Convinced of Tatar perfidy, the Russians did what they could to get their new subjects to leave. The first mass exodus of Crimean Tatars to Turkey occurred during the Russo-Turkish war of 1787–92. Most of it was the panic flight of peasants frightened of reprisals by the Russians. But the Tatars were also encouraged to depart by a variety of other Russian measures, including the seizure of their land, punitive taxation, forced labour and physical intimidation by Cossack squads. By 1800 nearly one-third of the Crimean Tatar population, about 100,000 people, had emigrated to the Ottoman Empire with another 10,000 leaving in the wake of the Russo-Turkish war of 1806–12. They were replaced by Russian settlers and other Eastern Christians: Greeks, Armenians, Bulgarians, many of them refugees from the Ottoman Empire who wanted the protection of a Christian state. The exodus of the Crimean Tatars was the start of a gradual retreat of the Muslims from Europe. It was part of a long history of demographic exchange and ethnic conflict between the Ottoman and Orthodox spheres which would last until the Balkan crises of the late twentieth century.

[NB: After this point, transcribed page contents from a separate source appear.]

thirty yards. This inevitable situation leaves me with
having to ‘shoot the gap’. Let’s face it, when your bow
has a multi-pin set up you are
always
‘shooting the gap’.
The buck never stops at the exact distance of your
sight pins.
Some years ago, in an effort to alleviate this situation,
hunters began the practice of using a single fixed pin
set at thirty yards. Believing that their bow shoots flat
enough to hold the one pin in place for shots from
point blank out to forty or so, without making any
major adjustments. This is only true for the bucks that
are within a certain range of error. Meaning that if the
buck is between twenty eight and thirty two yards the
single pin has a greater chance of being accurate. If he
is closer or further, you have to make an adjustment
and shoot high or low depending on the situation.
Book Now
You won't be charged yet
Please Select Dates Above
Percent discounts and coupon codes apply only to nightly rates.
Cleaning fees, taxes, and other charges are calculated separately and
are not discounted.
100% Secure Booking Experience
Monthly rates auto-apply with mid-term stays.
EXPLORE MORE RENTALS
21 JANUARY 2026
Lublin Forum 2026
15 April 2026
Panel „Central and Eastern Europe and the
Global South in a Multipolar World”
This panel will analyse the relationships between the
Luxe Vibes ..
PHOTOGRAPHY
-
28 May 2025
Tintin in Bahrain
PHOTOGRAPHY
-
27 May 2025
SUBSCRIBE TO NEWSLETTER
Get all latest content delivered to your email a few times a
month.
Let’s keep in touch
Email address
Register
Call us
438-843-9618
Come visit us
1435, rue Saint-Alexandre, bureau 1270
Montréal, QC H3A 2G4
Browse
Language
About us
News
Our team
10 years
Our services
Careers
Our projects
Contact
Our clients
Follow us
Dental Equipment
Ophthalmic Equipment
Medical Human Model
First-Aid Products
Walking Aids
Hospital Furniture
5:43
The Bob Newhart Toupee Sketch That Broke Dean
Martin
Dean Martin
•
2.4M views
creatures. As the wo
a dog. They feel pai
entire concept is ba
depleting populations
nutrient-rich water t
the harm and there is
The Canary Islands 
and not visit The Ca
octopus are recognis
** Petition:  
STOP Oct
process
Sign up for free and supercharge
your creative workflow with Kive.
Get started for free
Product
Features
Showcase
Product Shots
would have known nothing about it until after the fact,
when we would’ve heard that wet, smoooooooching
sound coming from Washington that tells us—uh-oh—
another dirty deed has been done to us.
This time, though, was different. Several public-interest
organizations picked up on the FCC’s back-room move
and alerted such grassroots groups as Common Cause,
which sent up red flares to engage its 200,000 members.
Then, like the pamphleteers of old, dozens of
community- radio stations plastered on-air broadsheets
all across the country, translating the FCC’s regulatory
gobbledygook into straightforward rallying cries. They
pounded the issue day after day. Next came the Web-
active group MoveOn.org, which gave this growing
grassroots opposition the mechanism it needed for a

The Christianization of the Crimea was also realized in grand designs for churches, palaces and neoclassical cities that would eradicate all Muslim traces from the physical environment. Catherine envisaged the Crimea as Russia’s southern paradise, a pleasure-garden where the fruits of her enlightened Christian rule could be enjoyed and exhibited to the world beyond the Black Sea. She liked to call the peninsula by its Greek name, Taurida, in preference to Crimea (Krym), its Tatar name: she thought that it linked Russia to the Hellenic civilization of Byzantium. She gave enormous tracts of land to Russia’s nobles to establish magnificent estates along the mountainous southern coast, a coastline to rival the Amalfi in beauty; their classical buildings, Mediterranean gardens and vineyards were supposed to be the carriers of a new Christian civilization in this previously heathen land.